*** Opening DATA ***

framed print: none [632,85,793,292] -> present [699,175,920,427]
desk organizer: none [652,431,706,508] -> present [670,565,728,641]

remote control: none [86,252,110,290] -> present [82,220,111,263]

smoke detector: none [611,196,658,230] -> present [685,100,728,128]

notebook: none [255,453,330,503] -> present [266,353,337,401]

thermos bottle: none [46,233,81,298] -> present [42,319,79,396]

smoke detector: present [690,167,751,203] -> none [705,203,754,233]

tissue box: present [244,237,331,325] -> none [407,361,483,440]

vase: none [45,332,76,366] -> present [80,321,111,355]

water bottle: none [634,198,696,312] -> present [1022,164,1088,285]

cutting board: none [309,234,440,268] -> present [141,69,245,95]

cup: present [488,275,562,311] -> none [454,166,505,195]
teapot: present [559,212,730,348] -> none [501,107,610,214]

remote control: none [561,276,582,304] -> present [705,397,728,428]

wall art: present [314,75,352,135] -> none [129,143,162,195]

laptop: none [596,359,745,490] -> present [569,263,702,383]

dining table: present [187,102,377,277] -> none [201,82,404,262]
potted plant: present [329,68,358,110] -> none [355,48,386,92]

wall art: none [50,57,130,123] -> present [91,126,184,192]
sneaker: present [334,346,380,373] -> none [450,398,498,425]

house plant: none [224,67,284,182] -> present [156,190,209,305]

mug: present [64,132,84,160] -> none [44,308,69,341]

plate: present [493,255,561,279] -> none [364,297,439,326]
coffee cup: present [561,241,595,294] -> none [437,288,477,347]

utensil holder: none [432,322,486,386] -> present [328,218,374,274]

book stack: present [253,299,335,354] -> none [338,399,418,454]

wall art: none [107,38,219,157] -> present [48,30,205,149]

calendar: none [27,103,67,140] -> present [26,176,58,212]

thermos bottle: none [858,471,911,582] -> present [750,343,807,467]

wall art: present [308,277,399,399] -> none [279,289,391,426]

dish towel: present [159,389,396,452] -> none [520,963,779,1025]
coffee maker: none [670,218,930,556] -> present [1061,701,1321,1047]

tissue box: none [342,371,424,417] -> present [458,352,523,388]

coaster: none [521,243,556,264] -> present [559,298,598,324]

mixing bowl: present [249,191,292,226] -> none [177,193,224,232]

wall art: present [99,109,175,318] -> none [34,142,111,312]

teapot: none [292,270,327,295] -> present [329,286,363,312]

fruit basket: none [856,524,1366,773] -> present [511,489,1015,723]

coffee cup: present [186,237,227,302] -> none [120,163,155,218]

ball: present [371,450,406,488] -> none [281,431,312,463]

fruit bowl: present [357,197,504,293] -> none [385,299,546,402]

*** Closing DATA ***

Across the whole listing, every line must be copied exactly.

#### RESULT OF THE EXERCISE:
framed print: none [632,85,793,292] -> present [699,175,920,427]
desk organizer: none [652,431,706,508] -> present [670,565,728,641]

remote control: none [86,252,110,290] -> present [82,220,111,263]

smoke detector: none [611,196,658,230] -> present [685,100,728,128]

notebook: none [255,453,330,503] -> present [266,353,337,401]

thermos bottle: none [46,233,81,298] -> present [42,319,79,396]

smoke detector: present [690,167,751,203] -> none [705,203,754,233]

tissue box: present [244,237,331,325] -> none [407,361,483,440]

vase: none [45,332,76,366] -> present [80,321,111,355]

water bottle: none [634,198,696,312] -> present [1022,164,1088,285]

cutting board: none [309,234,440,268] -> present [141,69,245,95]

cup: present [488,275,562,311] -> none [454,166,505,195]
teapot: present [559,212,730,348] -> none [501,107,610,214]

remote control: none [561,276,582,304] -> present [705,397,728,428]

wall art: present [314,75,352,135] -> none [129,143,162,195]

laptop: none [596,359,745,490] -> present [569,263,702,383]

dining table: present [187,102,377,277] -> none [201,82,404,262]
potted plant: present [329,68,358,110] -> none [355,48,386,92]

wall art: none [50,57,130,123] -> present [91,126,184,192]
sneaker: present [334,346,380,373] -> none [450,398,498,425]

house plant: none [224,67,284,182] -> present [156,190,209,305]

mug: present [64,132,84,160] -> none [44,308,69,341]

plate: present [493,255,561,279] -> none [364,297,439,326]
coffee cup: present [561,241,595,294] -> none [437,288,477,347]

utensil holder: none [432,322,486,386] -> present [328,218,374,274]

book stack: present [253,299,335,354] -> none [338,399,418,454]

wall art: none [107,38,219,157] -> present [48,30,205,149]

calendar: none [27,103,67,140] -> present [26,176,58,212]

thermos bottle: none [858,471,911,582] -> present [750,343,807,467]

wall art: present [308,277,399,399] -> none [279,289,391,426]

dish towel: present [159,389,396,452] -> none [520,963,779,1025]
coffee maker: none [670,218,930,556] -> present [1061,701,1321,1047]

tissue box: none [342,371,424,417] -> present [458,352,523,388]

coaster: none [521,243,556,264] -> present [559,298,598,324]

mixing bowl: present [249,191,292,226] -> none [177,193,224,232]

wall art: present [99,109,175,318] -> none [34,142,111,312]

teapot: none [292,270,327,295] -> present [329,286,363,312]

fruit basket: none [856,524,1366,773] -> present [511,489,1015,723]

coffee cup: present [186,237,227,302] -> none [120,163,155,218]

ball: present [371,450,406,488] -> none [281,431,312,463]

fruit bowl: present [357,197,504,293] -> none [385,299,546,402]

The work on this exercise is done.